The world’s oceans and all marine life are on the brink of total collapse
Along with the tiny beads of plastic deliberately added to products such as face scrubs and toothpaste, and the billions of tiny filaments produced by artificial fibres, these microplastics have invaded the ocean’s food chain, gathering in higher and higher concentrations as one moves upward through the layers of predation. In the eastern Pacific, microplastics are now ubiquitous in the host of species of tiny free-swimming or floating animals known as zooplankton. These creatures fill the oceans’ waters and act as a foundation of the oceans’ ecosystems. In some parts of the ocean there is now more plankton-sized plastic than plankton, meaning organisms that rely on plankton for food, such as whales, are consuming it in extremely large quantities.
The long-term effects of this are not yet well understood, but there is no doubt ocean microplastics are also being consumed by humans: studies have detected them in fresh and tinned fish, while a study published earlier this year found that mussels in Britain contained up to 700 pieces of microplastic per kilogram, and other studies have found them in both fish and sea salt, while a study in California found a fifth of fish in local markets contained fibres from artificial fabrics (one study found a single load of polyester or acrylic clothing can release more than half a million microfibres). Their prevalence is made even more disturbing by the growing evidence that microplastics absorb pollutants such as DDT from seawater, as well as organic molecules such as oestradiol, which is used for birth control. Other studies have found that microplastics contain high levels of chemicals that are known to disrupt the endocrine system and affect reproduction in many species.

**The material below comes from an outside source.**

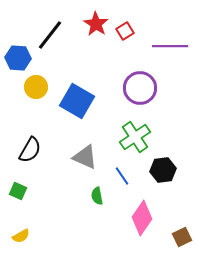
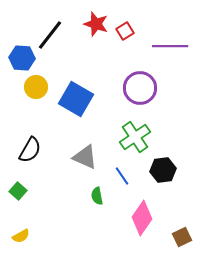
red star: rotated 15 degrees counterclockwise
blue hexagon: moved 4 px right
blue square: moved 1 px left, 2 px up
green square: rotated 18 degrees clockwise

Plastic pollution is far from the only form of oceanic pollution. Eelco Rohling from ANU, for instance, points to the largely unreported threat of poly-chlorinated biphenyls, or PCBs. Originally used in the 1920s for cooling and insulation, PCBs were quickly incorporated into paints, adhesives, the PVC coatings on electrical wires and many other products. While their widespread use meant large quantities were released into the environment, it was not until the mid 1960s that Sören Jensen, a Danish scientist looking for evidence of DDT in fish, found traces of PCBs in pike caught in Sweden. Over the next two years he found traces of them everywhere: in fish, in birds, even in the hair of his wife and daughter.
In the years since Jensen’s discovery, PCBs have been banned or regulated in many countries. But PCBs have not gone away. Quite the opposite: studies show PCBs have permeated marine environments around the world, so much so that one recent study found high concentrations of them in the bodies of shrimp-like crustaceans called amphipods living almost 10 kilometres beneath the ocean’s surface.
The presence of PCBs in the ocean is extremely concerning. Highly toxic in even small doses, they cause cancer, liver damage, reproductive problems and deformities in many species, including humans, as well as disturb hormonal balances in fish, birds and mammals, and cause neurological disorders in birds. Because they collect in fatty tissues they also become more concentrated as they move up the food chain, meaning they accumulate in the bodies of long-lived high-level predators such as sharks, seals and cetaceans.
The long-term effects of this are not yet fully understood, but they may well be significant: PCBs have already been implicated in mass die-offs of certain populations of dolphins, and are known to result in increased infant mortality in whales and dolphins, who transfer high concentrations of them to their young in their milk. Worse yet, PCBs break down extremely slowly when kept out of sunlight, meaning they can linger in the deep ocean and in the bodies of animals and fish for decades or even longer, their continued presence a reminder of the way the effects of our actions persist.
The threat posed by plastics, PCBs and other forms of marine pollution may be immense, but it pales into insignificance against that of climate change, something that was made heartbreakingly clear in 2016 and 2017, when the Great Barrier Reef suffered devastating back-to-back bleaching events that killed almost half of its coral.